This creates, in legalese, a high legal hurdle to prove a case against a Good Samaritan. The Admiralty Courts have always considered the chilling effect that a decision against a Good Samaritan would have upon centuries of lifesaving practice. Even if the Good Samaritan made the situation worse, the Court has only ruled against the “Good Sam” if they were grossly negligent or exhibited “reckless or wanton conduct” in attempting the rescue.
This doesn’t mean that the rescuer even has to succeed — not all rescues do. The Court recognizes that, “under the bright light cast by hindsight,” a rescuer might have done something differently and thus outcomes might have been different.

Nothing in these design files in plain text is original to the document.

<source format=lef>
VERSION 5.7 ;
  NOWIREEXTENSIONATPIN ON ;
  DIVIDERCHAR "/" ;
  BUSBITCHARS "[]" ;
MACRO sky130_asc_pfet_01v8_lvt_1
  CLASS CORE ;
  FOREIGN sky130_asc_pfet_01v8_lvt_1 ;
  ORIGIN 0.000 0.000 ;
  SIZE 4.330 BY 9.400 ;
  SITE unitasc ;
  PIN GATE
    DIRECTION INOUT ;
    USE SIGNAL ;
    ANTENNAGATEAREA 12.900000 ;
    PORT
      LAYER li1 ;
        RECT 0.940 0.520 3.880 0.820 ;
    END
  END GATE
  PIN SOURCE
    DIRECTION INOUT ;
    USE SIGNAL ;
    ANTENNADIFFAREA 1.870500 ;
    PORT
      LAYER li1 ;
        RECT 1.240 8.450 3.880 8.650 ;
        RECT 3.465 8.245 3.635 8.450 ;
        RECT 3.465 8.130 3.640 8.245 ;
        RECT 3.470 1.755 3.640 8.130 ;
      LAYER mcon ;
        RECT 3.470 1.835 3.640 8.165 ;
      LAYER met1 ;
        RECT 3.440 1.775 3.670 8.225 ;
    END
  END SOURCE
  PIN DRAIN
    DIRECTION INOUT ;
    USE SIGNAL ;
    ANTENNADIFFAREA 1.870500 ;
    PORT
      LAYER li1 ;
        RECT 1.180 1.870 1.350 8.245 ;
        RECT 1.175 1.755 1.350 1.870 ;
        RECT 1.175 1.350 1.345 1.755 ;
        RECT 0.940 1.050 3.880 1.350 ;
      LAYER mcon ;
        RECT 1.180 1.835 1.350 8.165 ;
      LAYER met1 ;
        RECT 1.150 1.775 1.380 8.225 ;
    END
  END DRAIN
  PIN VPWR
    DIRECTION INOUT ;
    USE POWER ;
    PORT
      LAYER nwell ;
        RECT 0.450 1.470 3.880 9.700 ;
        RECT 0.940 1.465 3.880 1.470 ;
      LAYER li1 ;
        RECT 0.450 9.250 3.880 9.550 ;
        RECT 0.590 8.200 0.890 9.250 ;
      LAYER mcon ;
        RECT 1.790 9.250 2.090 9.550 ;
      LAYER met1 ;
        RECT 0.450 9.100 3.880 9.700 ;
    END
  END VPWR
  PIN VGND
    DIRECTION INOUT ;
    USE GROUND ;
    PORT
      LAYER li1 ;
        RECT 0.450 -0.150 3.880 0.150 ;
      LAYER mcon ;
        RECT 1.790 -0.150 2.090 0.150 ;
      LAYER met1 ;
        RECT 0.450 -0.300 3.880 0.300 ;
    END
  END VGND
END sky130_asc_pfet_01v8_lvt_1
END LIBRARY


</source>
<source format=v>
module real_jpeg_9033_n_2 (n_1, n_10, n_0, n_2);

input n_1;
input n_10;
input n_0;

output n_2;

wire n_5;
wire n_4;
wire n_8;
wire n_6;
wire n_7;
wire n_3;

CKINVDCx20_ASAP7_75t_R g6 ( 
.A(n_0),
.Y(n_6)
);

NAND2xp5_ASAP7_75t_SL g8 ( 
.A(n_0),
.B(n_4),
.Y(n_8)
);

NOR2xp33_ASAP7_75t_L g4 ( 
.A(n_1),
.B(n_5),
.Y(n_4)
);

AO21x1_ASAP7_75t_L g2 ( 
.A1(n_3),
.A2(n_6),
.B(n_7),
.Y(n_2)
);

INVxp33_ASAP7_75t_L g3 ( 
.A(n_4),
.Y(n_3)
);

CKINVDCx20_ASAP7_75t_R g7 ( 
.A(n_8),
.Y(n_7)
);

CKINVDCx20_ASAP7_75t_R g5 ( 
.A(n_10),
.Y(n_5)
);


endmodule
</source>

“A rescue attempt must be considered in the light of the circumstances that faced the rescuers when they acted and not with the wisdom of an ‘armchair admiral’ after the fact.” (Korpi v the United States, 961 F. Supp. 1335)
The tough part for you — the skipper — is deciding whether he or she is “standing into danger” that is beyond the capabilities of the crew or the vessel. However, when you see some vessel alongside the rocks near an inlet, most skippers will try — and the courts will applaud you, even if you have to back away.

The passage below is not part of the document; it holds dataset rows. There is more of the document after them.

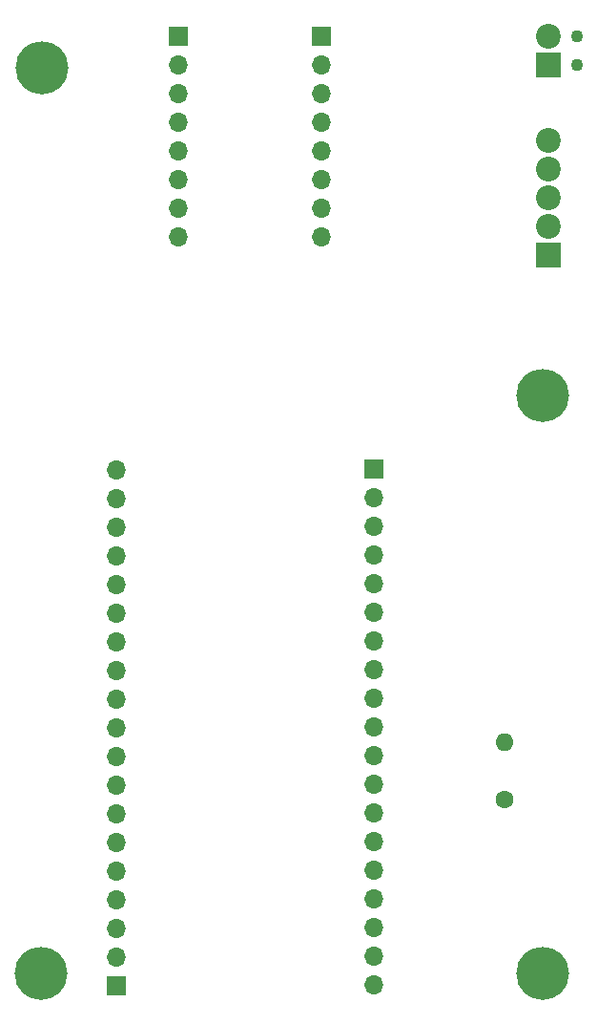
<source format=gbs>
G04 #@! TF.GenerationSoftware,KiCad,Pcbnew,8.0.2*
G04 #@! TF.CreationDate,2024-07-19T17:57:26-05:00*
G04 #@! TF.ProjectId,syringe_pump_circuit,73797269-6e67-4655-9f70-756d705f6369,rev?*
G04 #@! TF.SameCoordinates,Original*
G04 #@! TF.FileFunction,Soldermask,Bot*
G04 #@! TF.FilePolarity,Negative*
%FSLAX46Y46*%
G04 Gerber Fmt 4.6, Leading zero omitted, Abs format (unit mm)*
G04 Created by KiCad (PCBNEW 8.0.2) date 2024-07-19 17:57:26*
%MOMM*%
%LPD*%
G01*
G04 APERTURE LIST*
%ADD10O,1.700000X1.700000*%
%ADD11R,1.700000X1.700000*%
%ADD12R,2.200000X2.200000*%
%ADD13C,2.200000*%
%ADD14C,4.700000*%
%ADD15C,1.600000*%
%ADD16O,1.600000X1.600000*%
%ADD17C,1.100000*%
G04 APERTURE END LIST*
D10*
X169200000Y-59120000D03*
X169200000Y-56580000D03*
X169200000Y-54040000D03*
X169200000Y-51500000D03*
X169200000Y-48960000D03*
X169200000Y-46420000D03*
X169200000Y-43880000D03*
D11*
X169200000Y-41340000D03*
D12*
X189400000Y-60760000D03*
D13*
X189400000Y-58220000D03*
X189400000Y-55680000D03*
X189400000Y-53140000D03*
X189400000Y-50600000D03*
D14*
X188898809Y-73200000D03*
D11*
X156500000Y-41340000D03*
D10*
X156500000Y-43880000D03*
X156500000Y-46420000D03*
X156500000Y-48960000D03*
X156500000Y-51500000D03*
X156500000Y-54040000D03*
X156500000Y-56580000D03*
X156500000Y-59120000D03*
D11*
X173860000Y-79750000D03*
D10*
X173860000Y-82290000D03*
X173860000Y-84830000D03*
X173860000Y-87370000D03*
X173860000Y-89910000D03*
X173860000Y-92450000D03*
X173860000Y-94990000D03*
X173860000Y-97530000D03*
X173860000Y-100070000D03*
X173860000Y-102610000D03*
X173860000Y-105150000D03*
X173860000Y-107690000D03*
X173860000Y-110230000D03*
X173860000Y-112770000D03*
X173860000Y-115310000D03*
X173860000Y-117850000D03*
X173860000Y-120390000D03*
X173860000Y-122930000D03*
X173860000Y-125470000D03*
D14*
X188900000Y-124400000D03*
D10*
X151000000Y-79780000D03*
X151000000Y-82320000D03*
X151000000Y-84860000D03*
X151000000Y-87400000D03*
X151000000Y-89940000D03*
X151000000Y-92480000D03*
X151000000Y-95020000D03*
X151000000Y-97560000D03*
X151000000Y-100100000D03*
X151000000Y-102640000D03*
X151000000Y-105180000D03*
X151000000Y-107720000D03*
X151000000Y-110260000D03*
X151000000Y-112800000D03*
X151000000Y-115340000D03*
X151000000Y-117880000D03*
X151000000Y-120420000D03*
X151000000Y-122960000D03*
D11*
X151000000Y-125500000D03*
D14*
X144300000Y-124400000D03*
D15*
X185500000Y-109000000D03*
D16*
X185500000Y-103920000D03*
D14*
X144400000Y-44200000D03*
D13*
X189400000Y-41360000D03*
D12*
X189400000Y-43900000D03*
D17*
X191940000Y-41360000D03*
X191940000Y-43900000D03*
M02*

</source>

Let me also add this — call the U.S. Coast Guard on Channel 16 as soon as you see the situation develop. They will give you advice and counsel based on the facts you rely — and get a boat or helicopter underway at the same time.
Also, all the commercial salvors, as is required of ANY boat equipped with a VHS radio is required to do by federal regulation, monitor Channel 16. They themselves are accomplished skippers and may also find the opportunity to assist in the circumstances, directly or via advice.